A few things I learned about traveling in and around the Tokyo area by train: if you go onto google maps before you head out, you can find out how many stops it is between you and your destination, how many minutes it will take, whether or not you’ll have to transfer from one line to another, and best of all, google maps actually tells you how much it will cost, which is essential information for using the ticket machines. Also, inside the trains there are screens to tell you where the next stop will be with numbers beside the names. I assumed they were stop numbers, but I soon figured out (when they kept changing) that it was the time to the next stop. Very handy in a packed train car when one needs to plan an escape route around all the other passengers. If you visit Japan, you’ll thank me for this.
I left Kamakura with a measure of sadness. I’d grown to love the little town and having never been to Tokyo before, I didn’t have much of an idea of what to expect. I have to say, I was pleasantly surprised with the area in which I chose to stay.

◆ SOURCE DATA ◆
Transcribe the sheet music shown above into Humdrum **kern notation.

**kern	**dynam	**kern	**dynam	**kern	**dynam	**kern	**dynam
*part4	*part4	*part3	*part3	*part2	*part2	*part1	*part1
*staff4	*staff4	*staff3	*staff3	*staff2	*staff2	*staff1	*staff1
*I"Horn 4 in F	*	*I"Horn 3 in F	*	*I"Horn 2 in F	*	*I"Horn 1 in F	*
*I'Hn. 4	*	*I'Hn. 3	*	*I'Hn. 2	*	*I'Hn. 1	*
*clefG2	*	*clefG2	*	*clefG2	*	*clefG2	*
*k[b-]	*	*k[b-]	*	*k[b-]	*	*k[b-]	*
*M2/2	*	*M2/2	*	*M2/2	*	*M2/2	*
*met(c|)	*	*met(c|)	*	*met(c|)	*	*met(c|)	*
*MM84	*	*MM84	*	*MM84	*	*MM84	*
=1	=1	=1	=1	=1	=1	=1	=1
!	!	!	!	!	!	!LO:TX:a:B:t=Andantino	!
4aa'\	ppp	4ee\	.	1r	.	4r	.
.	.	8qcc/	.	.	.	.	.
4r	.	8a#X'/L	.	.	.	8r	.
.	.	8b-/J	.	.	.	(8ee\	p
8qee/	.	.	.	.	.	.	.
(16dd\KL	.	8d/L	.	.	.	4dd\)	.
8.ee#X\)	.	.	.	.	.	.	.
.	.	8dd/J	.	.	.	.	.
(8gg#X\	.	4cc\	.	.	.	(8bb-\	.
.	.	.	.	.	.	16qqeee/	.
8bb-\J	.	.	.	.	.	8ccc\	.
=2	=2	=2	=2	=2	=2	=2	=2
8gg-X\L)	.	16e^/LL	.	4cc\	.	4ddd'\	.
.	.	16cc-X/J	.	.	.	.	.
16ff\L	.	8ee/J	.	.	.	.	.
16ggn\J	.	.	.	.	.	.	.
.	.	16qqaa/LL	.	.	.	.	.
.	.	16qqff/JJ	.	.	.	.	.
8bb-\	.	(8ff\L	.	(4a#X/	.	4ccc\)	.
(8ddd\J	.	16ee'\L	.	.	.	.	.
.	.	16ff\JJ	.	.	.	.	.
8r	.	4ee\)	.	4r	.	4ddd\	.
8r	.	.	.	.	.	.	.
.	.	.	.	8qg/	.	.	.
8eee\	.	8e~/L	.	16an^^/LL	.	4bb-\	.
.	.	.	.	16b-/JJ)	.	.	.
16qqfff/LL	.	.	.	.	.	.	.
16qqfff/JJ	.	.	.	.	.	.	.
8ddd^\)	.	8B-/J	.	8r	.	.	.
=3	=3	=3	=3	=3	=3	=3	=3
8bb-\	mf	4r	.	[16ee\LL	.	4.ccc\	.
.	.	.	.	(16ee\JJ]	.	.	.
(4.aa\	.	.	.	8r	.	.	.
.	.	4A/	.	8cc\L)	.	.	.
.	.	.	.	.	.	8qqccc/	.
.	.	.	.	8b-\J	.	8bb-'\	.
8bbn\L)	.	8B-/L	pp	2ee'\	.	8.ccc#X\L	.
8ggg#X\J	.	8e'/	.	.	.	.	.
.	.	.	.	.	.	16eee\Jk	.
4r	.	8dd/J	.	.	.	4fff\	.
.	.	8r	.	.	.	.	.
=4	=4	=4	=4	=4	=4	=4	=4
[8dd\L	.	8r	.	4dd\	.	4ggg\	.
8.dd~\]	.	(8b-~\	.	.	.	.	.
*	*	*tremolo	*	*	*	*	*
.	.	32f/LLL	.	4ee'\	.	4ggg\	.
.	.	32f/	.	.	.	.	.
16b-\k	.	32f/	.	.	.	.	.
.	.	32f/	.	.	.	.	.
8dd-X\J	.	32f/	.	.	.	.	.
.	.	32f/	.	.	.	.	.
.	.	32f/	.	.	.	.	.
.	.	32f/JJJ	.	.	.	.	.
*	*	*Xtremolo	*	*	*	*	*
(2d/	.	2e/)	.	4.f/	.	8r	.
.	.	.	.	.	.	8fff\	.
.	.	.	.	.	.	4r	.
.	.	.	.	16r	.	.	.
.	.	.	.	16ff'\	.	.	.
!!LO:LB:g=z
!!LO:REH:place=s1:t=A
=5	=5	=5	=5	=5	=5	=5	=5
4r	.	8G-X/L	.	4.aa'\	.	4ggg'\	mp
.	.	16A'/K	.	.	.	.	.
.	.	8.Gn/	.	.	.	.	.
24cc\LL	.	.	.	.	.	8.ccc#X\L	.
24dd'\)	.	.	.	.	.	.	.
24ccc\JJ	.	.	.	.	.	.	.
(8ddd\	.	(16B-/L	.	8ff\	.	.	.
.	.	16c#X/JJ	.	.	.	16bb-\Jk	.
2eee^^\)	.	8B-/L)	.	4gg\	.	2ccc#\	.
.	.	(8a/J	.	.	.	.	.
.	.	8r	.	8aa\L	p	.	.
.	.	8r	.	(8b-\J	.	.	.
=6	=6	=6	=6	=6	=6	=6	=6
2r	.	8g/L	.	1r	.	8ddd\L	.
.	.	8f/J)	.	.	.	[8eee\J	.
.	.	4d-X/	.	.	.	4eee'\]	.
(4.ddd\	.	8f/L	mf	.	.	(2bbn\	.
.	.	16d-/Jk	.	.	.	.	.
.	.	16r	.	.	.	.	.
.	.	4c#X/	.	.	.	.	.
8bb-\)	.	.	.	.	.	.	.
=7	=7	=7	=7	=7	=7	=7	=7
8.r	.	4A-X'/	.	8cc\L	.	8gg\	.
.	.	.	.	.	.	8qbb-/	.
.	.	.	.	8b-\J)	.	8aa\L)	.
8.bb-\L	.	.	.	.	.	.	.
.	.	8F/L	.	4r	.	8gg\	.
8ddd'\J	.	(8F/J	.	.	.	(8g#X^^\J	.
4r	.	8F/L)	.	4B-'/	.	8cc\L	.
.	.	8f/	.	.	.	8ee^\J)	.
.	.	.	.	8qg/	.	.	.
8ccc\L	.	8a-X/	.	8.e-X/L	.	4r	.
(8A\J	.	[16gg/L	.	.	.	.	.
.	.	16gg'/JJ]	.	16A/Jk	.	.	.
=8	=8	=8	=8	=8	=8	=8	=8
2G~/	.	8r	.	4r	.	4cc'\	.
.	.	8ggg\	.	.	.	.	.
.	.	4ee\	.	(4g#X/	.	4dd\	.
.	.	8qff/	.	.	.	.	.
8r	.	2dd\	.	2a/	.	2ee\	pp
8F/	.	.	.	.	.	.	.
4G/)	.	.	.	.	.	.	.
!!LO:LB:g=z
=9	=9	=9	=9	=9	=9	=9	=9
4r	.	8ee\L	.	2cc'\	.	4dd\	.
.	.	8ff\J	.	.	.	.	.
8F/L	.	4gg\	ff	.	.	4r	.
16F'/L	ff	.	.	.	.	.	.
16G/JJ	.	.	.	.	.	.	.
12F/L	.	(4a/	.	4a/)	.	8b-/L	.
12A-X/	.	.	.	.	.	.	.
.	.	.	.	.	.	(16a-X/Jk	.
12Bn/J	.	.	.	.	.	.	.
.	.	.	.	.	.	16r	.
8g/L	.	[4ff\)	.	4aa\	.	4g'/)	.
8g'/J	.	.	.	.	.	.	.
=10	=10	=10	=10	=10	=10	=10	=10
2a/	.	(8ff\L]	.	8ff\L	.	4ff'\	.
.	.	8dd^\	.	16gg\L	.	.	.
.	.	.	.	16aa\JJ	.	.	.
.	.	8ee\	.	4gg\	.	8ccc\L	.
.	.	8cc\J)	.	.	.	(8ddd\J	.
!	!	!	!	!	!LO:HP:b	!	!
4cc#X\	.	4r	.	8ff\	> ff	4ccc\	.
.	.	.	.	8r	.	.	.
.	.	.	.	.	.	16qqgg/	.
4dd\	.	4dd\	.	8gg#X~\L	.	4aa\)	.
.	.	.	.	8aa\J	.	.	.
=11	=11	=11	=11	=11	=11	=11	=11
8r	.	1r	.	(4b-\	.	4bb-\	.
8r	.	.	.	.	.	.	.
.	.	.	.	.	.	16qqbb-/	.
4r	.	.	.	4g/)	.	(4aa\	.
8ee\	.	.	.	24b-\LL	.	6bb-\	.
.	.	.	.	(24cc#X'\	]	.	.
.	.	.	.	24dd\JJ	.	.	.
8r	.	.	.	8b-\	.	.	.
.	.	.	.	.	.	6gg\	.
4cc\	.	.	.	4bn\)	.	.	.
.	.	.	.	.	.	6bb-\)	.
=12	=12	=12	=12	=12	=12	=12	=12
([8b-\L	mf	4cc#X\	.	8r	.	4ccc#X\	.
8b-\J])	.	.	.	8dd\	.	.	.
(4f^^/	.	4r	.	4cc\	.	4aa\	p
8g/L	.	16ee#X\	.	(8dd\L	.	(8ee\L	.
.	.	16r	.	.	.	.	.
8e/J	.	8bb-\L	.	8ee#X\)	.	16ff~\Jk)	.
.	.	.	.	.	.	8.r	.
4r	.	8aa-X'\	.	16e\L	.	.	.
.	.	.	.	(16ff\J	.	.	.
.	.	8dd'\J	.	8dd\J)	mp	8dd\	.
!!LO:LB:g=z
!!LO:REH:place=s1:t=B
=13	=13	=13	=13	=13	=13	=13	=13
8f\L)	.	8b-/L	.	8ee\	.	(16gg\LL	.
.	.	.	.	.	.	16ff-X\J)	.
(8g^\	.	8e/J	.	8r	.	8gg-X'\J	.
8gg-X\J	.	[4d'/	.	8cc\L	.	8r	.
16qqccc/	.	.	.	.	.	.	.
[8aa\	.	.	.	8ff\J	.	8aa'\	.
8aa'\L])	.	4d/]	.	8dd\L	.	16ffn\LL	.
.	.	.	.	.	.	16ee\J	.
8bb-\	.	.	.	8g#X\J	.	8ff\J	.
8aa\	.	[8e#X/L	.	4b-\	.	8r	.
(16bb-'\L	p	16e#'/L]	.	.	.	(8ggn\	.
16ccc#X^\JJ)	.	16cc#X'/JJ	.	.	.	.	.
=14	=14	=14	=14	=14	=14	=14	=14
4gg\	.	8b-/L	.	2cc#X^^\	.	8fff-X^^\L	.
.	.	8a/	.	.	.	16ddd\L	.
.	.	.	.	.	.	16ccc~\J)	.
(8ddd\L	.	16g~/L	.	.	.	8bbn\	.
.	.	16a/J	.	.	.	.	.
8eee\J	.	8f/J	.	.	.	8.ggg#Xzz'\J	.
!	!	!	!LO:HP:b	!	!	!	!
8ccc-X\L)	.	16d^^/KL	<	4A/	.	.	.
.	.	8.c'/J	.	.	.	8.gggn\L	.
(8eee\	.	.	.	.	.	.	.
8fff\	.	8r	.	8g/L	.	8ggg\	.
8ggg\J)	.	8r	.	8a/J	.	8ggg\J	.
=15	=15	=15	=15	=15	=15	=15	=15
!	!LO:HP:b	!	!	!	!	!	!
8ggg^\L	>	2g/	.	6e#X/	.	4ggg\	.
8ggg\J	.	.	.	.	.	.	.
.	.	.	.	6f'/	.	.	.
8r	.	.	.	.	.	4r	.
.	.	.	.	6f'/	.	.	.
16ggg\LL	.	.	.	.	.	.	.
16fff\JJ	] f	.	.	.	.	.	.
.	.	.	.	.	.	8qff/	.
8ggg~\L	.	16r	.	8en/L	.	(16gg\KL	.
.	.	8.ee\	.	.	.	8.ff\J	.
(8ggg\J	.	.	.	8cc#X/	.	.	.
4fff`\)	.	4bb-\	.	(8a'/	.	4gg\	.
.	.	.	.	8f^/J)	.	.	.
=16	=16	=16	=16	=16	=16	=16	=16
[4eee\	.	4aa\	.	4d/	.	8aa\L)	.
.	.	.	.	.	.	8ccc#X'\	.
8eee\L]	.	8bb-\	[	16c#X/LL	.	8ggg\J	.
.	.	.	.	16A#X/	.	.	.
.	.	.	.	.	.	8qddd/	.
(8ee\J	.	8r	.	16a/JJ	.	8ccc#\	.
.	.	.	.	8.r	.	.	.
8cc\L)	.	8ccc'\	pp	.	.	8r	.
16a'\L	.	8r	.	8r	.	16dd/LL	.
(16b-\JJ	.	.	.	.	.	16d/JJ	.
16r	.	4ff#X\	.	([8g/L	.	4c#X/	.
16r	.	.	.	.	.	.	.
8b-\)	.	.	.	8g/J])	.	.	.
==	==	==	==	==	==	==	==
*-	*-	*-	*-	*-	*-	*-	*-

◆ TASKS FOR THIS EXERCISE ◆
1: Please return every line of the entries that contains the string "kern", matching case exactly.
2: Write the next part of the Tokyo travel piece, picking up after its last sentence.
The Tokyo travel piece and the entries have nothing to do with each other.

◆ TASK ANSWERS ◆
1:
Transcribe the sheet music shown above into Humdrum **kern notation.
**kern	**dynam	**kern	**dynam	**kern	**dynam	**kern	**dynam

2:
Odaiba is a quiet part of Tokyo compared to the other places I eventually visited. It’s off to the east of the city and a great place to stay if you’re planning to go to Disneyland, though I didn’t get close to the place. I stayed at the Sunroute Ariake Hotel.
Under $100Cdn/night, it was very clean and there’s a Lawson (convenience store) right in the hotel, so I didn’t have to go out to get something to eat, nor did I have to eat in the restaurant, which was a little pricey to be dining in at every meal. It was also only a two minute walk from the Kokusai-tenjijou (I always find the longest named-place to have to locate) train station, and it was easy to find! so I didn’t have to lug my cases far. The reason I stayed there was the proximity of the venue in which Buck-Tick was playing – I wanted to be able to walk back to my hotel after the concert. It turned out to be a nice 15 minute stroll.
The morning after I arrived I walked over to Zepp Tokyo to see how best to get there. The one thing google maps is not always good for is guiding one in the right direction for walking. It was hard to tell from the map whether or not they were sending me on a stroll down the train tracks. As it turned out, the fastest way there was a humongous foot bridge.
When I arrived there the crews were working on emptying trucks of equipment.
I was surprised to see dozens of girls wandering around pulling small suitcases. With not a hotel in sight I wondered what they could have been doing. I found out later.
I went for breakfast and decided to head in the direction of Diver City Mall. Then I saw this guy.
Here’s a rare selfie of me beside his foot. He’s pretty tall.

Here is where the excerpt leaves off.